Zynga throws chips down on US gambling gambit
Taps up Nevada for online poker licence
To morph gaming into gambling you only need to add the letters 'B' and 'L' and then apply some cold hard cash to the proceedings, so it's hardly surprising to see a bruised Zynga trying to get in on the, er, game.
The publicly-trading outfit, which was recently spurned by one-time close partner Facebook, has reportedly filed a gaming licence application with the Nevada Gaming Control Board in the US.
However, the process is likely to take some time, according to the Wall Street Journal, with Nevada officials taking anything up to 18 months to reach a decision about Zynga based on how well in order its financial house is.
The online gaming company, which created titles such as Words with Friends and Farmville, said it was waiting for a "regulated market" in the US before putting its money where its mouth is in that part of the world.
Nevada is the first state to have begun licensing online outfits to punt poker games within a limited geographical area.
"[T]he broader US market is an opportunity that's further out on the horizon based on legislative developments," said Zynga sales chief Barry Cottle.

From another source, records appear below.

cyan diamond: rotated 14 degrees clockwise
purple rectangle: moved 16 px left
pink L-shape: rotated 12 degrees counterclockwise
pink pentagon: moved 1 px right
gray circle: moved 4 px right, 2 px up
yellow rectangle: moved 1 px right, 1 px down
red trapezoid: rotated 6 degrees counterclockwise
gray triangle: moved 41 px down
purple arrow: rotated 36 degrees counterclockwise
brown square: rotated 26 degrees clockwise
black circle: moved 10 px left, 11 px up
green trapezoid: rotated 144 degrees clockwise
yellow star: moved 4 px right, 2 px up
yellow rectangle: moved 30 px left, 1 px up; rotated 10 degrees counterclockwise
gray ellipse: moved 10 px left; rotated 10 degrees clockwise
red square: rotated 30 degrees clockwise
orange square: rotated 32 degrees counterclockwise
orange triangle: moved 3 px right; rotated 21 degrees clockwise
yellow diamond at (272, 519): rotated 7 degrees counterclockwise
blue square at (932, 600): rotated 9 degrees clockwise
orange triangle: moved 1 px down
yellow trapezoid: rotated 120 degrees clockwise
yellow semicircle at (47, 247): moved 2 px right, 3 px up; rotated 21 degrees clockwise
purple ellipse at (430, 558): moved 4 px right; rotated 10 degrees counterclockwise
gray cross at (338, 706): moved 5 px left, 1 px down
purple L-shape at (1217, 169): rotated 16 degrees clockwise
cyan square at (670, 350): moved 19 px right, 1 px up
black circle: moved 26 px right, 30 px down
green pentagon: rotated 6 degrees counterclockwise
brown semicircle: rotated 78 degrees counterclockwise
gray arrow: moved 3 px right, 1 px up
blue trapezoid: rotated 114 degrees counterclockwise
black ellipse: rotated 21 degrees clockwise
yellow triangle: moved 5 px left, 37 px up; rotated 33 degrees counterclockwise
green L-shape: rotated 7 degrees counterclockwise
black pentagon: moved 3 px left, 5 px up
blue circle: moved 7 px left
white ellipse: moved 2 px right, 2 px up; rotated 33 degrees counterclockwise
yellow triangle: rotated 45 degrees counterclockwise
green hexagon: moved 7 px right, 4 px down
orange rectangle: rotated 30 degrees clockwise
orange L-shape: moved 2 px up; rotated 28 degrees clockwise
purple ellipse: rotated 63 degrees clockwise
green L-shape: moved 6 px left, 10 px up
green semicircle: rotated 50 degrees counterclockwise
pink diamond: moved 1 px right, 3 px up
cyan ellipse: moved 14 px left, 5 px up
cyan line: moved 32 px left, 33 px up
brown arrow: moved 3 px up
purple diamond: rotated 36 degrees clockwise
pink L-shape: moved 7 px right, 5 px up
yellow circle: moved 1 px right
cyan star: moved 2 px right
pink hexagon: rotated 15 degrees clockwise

Here in the UK, Zynga announced in October this year that it had buddied up with bwin.party to offer real money online poker and casino games to Blighty customers. That service is expected to launch in the first half of 2013 and will operate under bwin.party's Gibraltar gaming licence.
Late last month, Facebook distanced itself from what had been a cosy relationship with Zynga by confirming that the gaming company could no longer cream off users from the dominant social network.
It appeared as though Facebook had lost faith in Zynga - given that the original deal between the pair stated that the lucrative agreement could only stay in place if certain conditions relating to growth targets for monthly unique users of a number of Zynga games could be met.